Ньюлэнд Ачер, прислонившись к стене клубной ложи, скользнул взглядом по сцене и принялся изучать противоположную часть зала. Как раз напротив него располагалась ложа старой миссис Мэнсон Мингот, чья чудовищная полнота давно уже не позволяла ей посещать Оперу. На всех светских раутах ее представляли молодые члены семейства. Вот и теперь в ее ложе, в первом ряду, восседали ее дочь, миссис Велланд, и ее сноха, миссис Ловелл Мингот; а за этими двумя разодетыми в парчу матронами, в глубине ложи, сидела молодая девушка в белом, которая не отрывала восторженного взгляда от двух влюбленных на сцене. Когда мадам Нильсон пропела на одном дыхании «M'ama!» – в зале мгновенно наступила тишина (в ложах всегда смолкают разговоры во время арии с маргариткой), и щечки девушки тронул легкий румянец; брови ее поднялись до самых корней ее белокурых волос, а молодая грудь покраснела вплоть до скромного декольте, обрамленного кружевной оборкой, в которую была воткнута одна-единственная гардения. Девушка перевела взгляд на роскошный букет ландышей у себя на коленях, и Ньюлэнд Ачер заметил, как она нежно прикоснулась к цветам кончиками пальцев рук в белых перчатках. Он удовлетворенно вздохнул и вновь перевел взгляд на сцену.

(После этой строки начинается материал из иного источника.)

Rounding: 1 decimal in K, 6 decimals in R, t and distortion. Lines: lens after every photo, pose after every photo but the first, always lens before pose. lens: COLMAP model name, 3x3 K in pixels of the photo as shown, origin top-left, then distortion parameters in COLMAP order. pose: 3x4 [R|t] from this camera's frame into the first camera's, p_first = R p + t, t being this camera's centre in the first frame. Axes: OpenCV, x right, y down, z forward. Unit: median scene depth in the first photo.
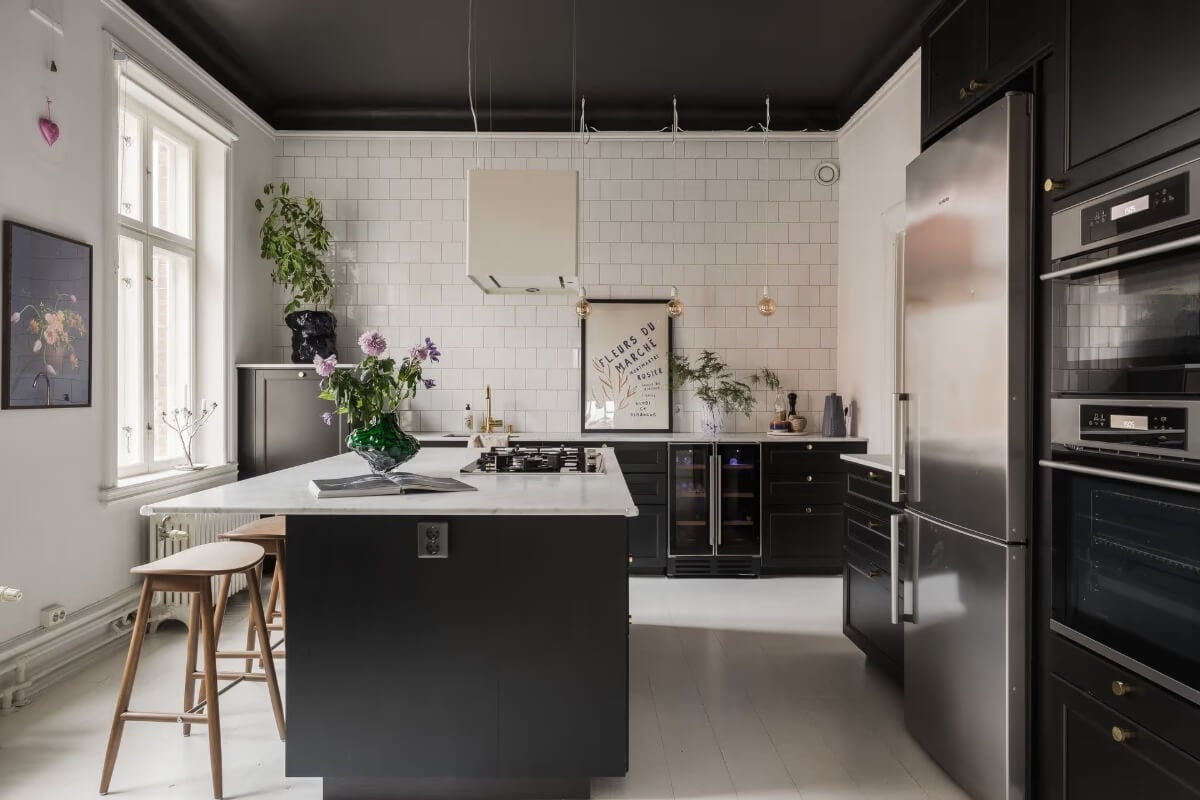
lens RADIAL K [[802.1, 0, 611.6], [0, 802.1, 402.4], [0, 0, 1]] dist [-0.003283, -0.000623]
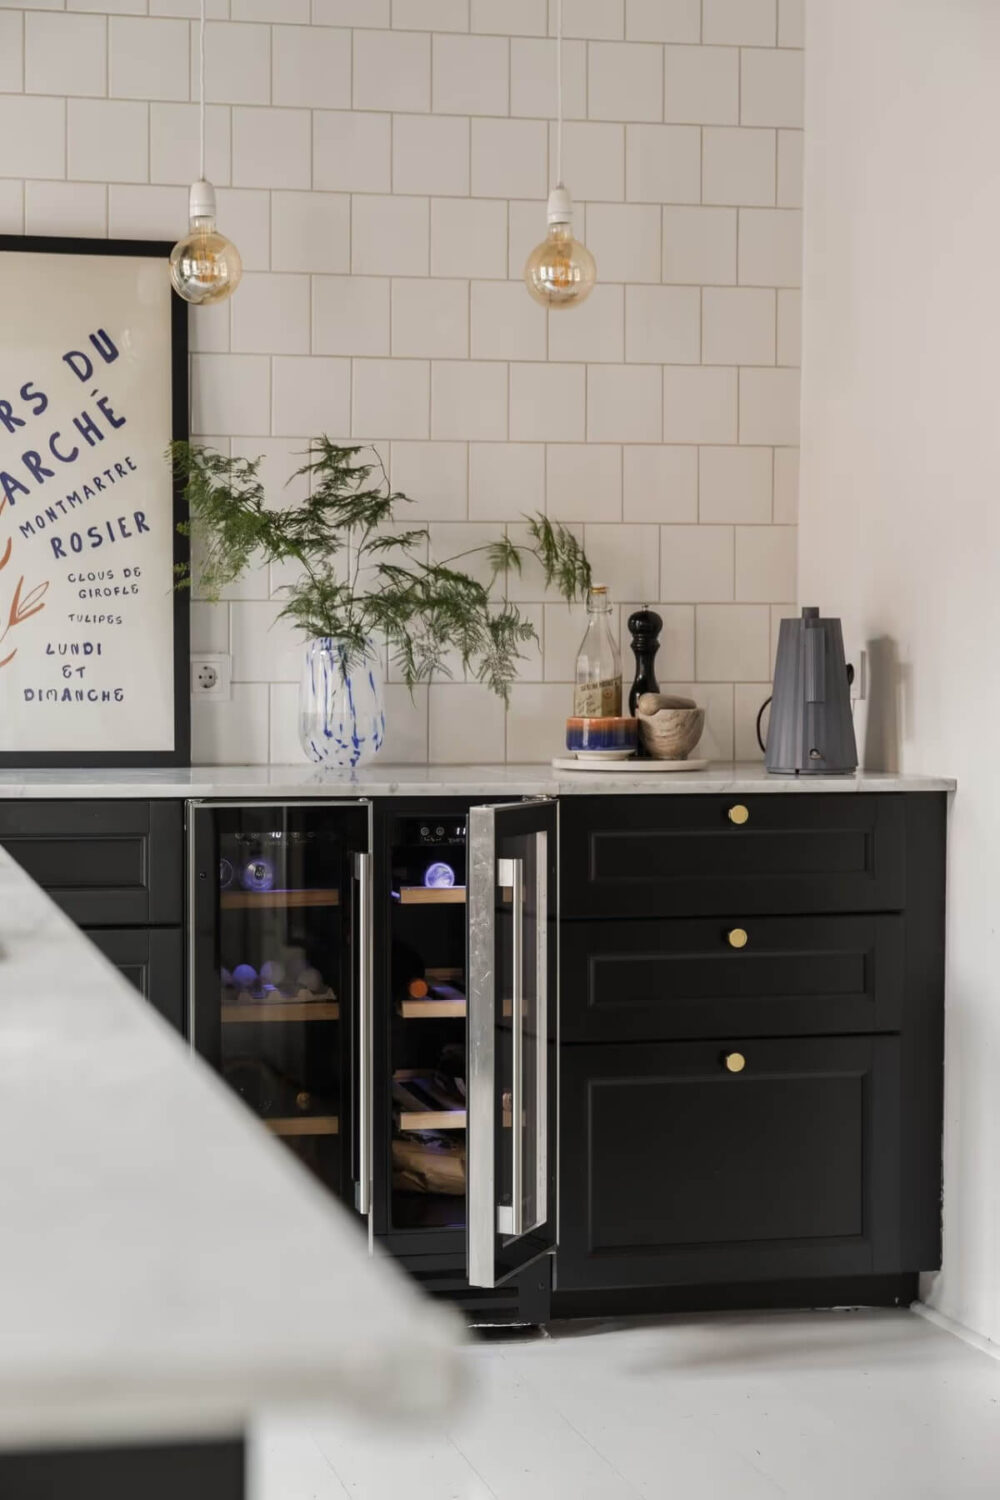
lens RADIAL K [[2461.8, 0, 306.6], [0, 2461.8, 753.1], [0, 0, 1]] dist [0.013299, 0.000000]
pose [[0.986933, -0.005546, 0.161036, -0.014533], [0.001795, 0.999724, 0.023428, 0.016938], [-0.161121, -0.022832, 0.986670, 0.240430]]
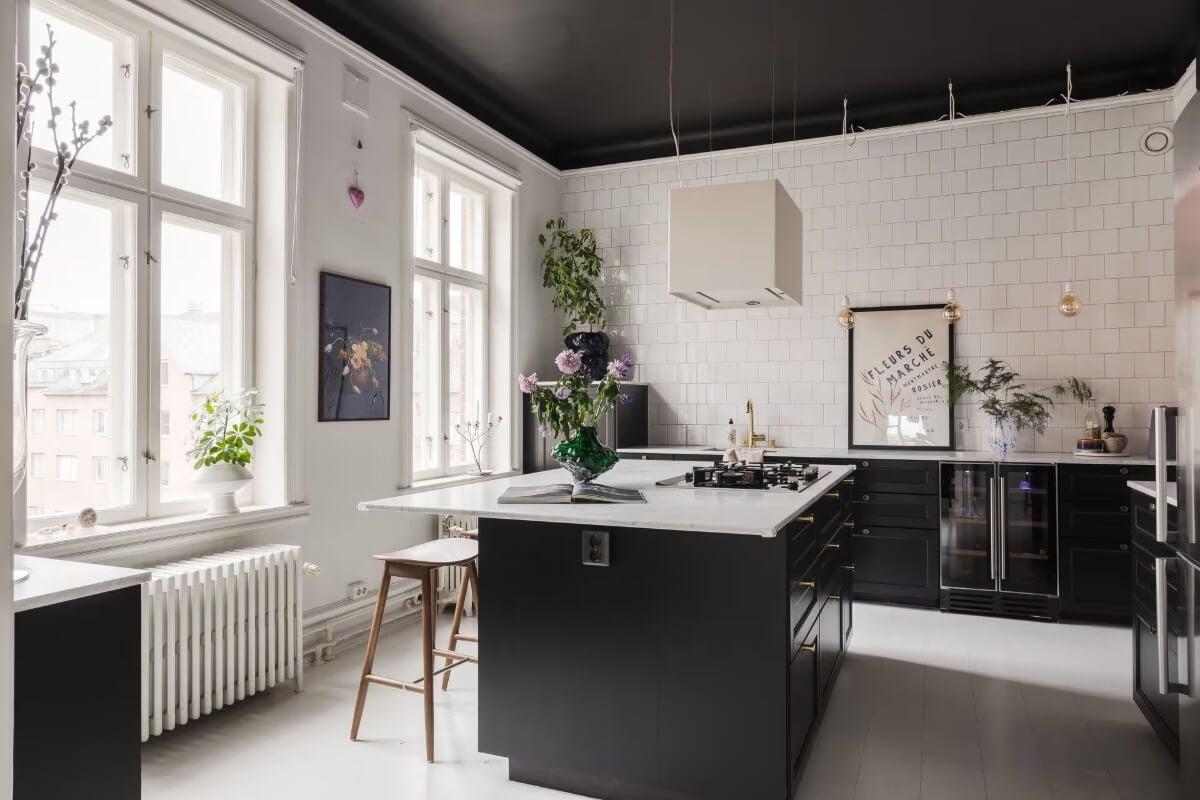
lens RADIAL K [[802.1, 0, 600.8], [0, 802.1, 401.9], [0, 0, 1]] dist [-0.003283, -0.000623]
pose [[0.913199, -0.005139, -0.407481, 0.087202], [-0.002013, 0.999851, -0.017122, -0.000936], [0.407508, 0.016456, 0.913053, 0.015904]]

Немало средств было израсходовано на декорации, которые находили красивыми даже те, кто, подобно ему самому, побывал в оперных театрах Парижа и Вены. Авансцена до самой рампы была устлана изумрудно-зеленой тканью. В центральной части сцены были симметрично разложены зеленые шерстяные подушки «мхов», ограниченные обручами для игры в крокет. Они закрывали основания «кустов», по своей форме скорее напоминавших апельсиновые деревья, усыпанные крупными чайными и алыми розами. Гигантские фиалки по размерам были значительно больше роз и скорее походили на цветные перочистки, изготовленные заботливыми прихожанками для взыскательного пастора. Выглядывая из-под розовых кустов, они уютно устроились на подушках из «мха». А все вокруг было усеяно маргаритками: они даже были «привиты» к ветвям розовых кустов, и оттого напоминали роскошное наследие легендарного в те дни селекционера Лютера Бёрбанка.